SUPPLIED RECORDS:
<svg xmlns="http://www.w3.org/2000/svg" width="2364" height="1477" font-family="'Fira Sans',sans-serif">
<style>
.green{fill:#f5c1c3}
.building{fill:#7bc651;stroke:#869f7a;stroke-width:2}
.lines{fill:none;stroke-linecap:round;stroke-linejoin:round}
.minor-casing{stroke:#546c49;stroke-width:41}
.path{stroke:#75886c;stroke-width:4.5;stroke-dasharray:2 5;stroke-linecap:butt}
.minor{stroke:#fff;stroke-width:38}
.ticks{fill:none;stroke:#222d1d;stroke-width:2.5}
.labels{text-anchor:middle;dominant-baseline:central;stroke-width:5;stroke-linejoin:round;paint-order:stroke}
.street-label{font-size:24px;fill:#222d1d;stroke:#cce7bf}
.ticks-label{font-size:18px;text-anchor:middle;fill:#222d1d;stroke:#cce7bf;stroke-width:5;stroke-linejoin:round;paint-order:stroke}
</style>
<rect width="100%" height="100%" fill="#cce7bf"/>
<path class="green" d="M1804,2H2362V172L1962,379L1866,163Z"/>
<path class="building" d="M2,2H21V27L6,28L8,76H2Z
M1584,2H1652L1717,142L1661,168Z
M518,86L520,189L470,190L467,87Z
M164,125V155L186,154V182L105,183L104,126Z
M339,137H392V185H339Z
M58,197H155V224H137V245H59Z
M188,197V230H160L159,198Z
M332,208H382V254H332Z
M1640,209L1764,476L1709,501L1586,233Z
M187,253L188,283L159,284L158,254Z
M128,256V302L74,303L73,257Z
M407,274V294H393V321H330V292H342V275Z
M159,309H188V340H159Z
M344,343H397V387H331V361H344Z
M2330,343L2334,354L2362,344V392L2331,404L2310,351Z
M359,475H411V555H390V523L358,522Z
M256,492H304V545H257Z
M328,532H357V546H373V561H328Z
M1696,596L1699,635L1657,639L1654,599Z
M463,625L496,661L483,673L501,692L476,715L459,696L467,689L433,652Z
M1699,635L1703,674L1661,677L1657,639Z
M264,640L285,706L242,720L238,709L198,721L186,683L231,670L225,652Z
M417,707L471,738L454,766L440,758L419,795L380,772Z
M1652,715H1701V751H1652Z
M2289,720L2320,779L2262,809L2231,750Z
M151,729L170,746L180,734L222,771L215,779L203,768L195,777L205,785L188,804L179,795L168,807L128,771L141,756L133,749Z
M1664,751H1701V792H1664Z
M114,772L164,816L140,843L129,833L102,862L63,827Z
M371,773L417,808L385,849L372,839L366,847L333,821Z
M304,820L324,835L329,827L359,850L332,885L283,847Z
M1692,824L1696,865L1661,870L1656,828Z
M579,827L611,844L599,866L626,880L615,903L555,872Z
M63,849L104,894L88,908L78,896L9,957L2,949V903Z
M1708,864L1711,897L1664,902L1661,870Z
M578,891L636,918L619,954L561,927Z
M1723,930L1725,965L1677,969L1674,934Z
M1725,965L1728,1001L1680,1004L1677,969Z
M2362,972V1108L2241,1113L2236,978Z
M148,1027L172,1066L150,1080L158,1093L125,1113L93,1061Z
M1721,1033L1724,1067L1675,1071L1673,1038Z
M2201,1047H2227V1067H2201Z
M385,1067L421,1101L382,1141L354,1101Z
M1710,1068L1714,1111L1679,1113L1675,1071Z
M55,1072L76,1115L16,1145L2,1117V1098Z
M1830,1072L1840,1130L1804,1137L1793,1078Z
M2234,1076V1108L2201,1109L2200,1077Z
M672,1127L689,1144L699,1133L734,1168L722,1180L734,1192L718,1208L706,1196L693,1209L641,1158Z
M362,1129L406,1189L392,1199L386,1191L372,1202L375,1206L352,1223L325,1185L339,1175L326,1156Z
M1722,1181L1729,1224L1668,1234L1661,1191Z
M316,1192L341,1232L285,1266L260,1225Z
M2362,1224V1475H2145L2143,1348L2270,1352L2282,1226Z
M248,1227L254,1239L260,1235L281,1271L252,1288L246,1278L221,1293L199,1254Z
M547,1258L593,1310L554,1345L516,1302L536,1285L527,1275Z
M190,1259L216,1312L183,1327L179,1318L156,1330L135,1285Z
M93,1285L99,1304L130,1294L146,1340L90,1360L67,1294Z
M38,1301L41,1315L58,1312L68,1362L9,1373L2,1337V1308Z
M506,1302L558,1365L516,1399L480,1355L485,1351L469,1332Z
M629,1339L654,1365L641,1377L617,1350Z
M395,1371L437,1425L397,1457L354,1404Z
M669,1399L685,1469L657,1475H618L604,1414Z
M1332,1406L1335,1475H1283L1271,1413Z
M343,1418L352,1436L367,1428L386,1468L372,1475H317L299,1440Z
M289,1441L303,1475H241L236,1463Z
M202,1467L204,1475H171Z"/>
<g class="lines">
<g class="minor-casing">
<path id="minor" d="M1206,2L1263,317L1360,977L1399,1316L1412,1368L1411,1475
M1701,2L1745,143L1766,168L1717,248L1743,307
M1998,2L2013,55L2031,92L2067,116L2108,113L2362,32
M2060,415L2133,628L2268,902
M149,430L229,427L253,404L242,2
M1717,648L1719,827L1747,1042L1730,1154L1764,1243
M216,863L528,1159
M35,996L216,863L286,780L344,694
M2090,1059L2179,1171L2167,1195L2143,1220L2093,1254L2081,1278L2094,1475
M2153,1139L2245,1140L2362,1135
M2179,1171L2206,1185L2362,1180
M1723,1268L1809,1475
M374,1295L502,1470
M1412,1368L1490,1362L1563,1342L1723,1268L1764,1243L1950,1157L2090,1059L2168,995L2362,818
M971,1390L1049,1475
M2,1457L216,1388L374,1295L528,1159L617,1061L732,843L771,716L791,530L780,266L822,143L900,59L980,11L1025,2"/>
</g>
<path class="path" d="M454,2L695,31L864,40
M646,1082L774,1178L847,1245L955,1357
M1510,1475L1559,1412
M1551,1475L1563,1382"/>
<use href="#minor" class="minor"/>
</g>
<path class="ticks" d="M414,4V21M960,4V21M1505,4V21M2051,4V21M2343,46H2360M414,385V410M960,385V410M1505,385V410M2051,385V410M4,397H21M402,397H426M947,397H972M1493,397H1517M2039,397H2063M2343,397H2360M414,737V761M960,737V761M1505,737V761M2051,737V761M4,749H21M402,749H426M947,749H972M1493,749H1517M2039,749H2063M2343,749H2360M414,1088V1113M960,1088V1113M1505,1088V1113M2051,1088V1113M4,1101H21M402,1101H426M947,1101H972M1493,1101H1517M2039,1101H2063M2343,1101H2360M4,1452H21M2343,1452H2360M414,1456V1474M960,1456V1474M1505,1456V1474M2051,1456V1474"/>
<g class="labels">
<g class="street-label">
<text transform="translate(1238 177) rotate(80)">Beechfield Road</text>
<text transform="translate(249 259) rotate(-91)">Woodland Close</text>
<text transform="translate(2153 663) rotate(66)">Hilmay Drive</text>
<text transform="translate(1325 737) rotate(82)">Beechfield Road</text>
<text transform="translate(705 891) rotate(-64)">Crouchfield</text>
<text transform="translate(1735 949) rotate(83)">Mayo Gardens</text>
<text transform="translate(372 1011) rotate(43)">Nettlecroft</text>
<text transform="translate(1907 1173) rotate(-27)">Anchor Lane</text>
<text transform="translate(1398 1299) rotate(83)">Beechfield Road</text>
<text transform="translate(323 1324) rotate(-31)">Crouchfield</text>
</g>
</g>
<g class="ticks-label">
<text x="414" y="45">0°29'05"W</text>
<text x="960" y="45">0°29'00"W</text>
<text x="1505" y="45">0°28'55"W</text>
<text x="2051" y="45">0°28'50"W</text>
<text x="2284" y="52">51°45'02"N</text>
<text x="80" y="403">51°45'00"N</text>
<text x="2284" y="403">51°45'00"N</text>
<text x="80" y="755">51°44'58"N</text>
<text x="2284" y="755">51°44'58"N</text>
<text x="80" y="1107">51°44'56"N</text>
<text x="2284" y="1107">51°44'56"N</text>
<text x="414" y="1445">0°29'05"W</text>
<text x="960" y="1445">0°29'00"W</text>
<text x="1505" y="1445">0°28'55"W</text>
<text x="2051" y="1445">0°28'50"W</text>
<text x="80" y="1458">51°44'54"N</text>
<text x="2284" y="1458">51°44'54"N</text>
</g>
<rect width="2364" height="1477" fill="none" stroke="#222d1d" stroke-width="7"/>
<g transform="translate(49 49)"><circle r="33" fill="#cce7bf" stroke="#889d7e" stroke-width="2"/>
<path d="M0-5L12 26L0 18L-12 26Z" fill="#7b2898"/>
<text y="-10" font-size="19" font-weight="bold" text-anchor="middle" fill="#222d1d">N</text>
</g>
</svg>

WHAT THE TASK REQUIRES:
Give again exactly, and only, the lines above starting at the one with "M1721,1033L1724,1067L1675,1071L1673,1038Z" and ending at the one with "M2362,1224V1475H2145L2143,1348L2270,1352L2282,1226Z".

WRITTEN ANSWER:
M1721,1033L1724,1067L1675,1071L1673,1038Z
M2201,1047H2227V1067H2201Z
M385,1067L421,1101L382,1141L354,1101Z
M1710,1068L1714,1111L1679,1113L1675,1071Z
M55,1072L76,1115L16,1145L2,1117V1098Z
M1830,1072L1840,1130L1804,1137L1793,1078Z
M2234,1076V1108L2201,1109L2200,1077Z
M672,1127L689,1144L699,1133L734,1168L722,1180L734,1192L718,1208L706,1196L693,1209L641,1158Z
M362,1129L406,1189L392,1199L386,1191L372,1202L375,1206L352,1223L325,1185L339,1175L326,1156Z
M1722,1181L1729,1224L1668,1234L1661,1191Z
M316,1192L341,1232L285,1266L260,1225Z
M2362,1224V1475H2145L2143,1348L2270,1352L2282,1226Z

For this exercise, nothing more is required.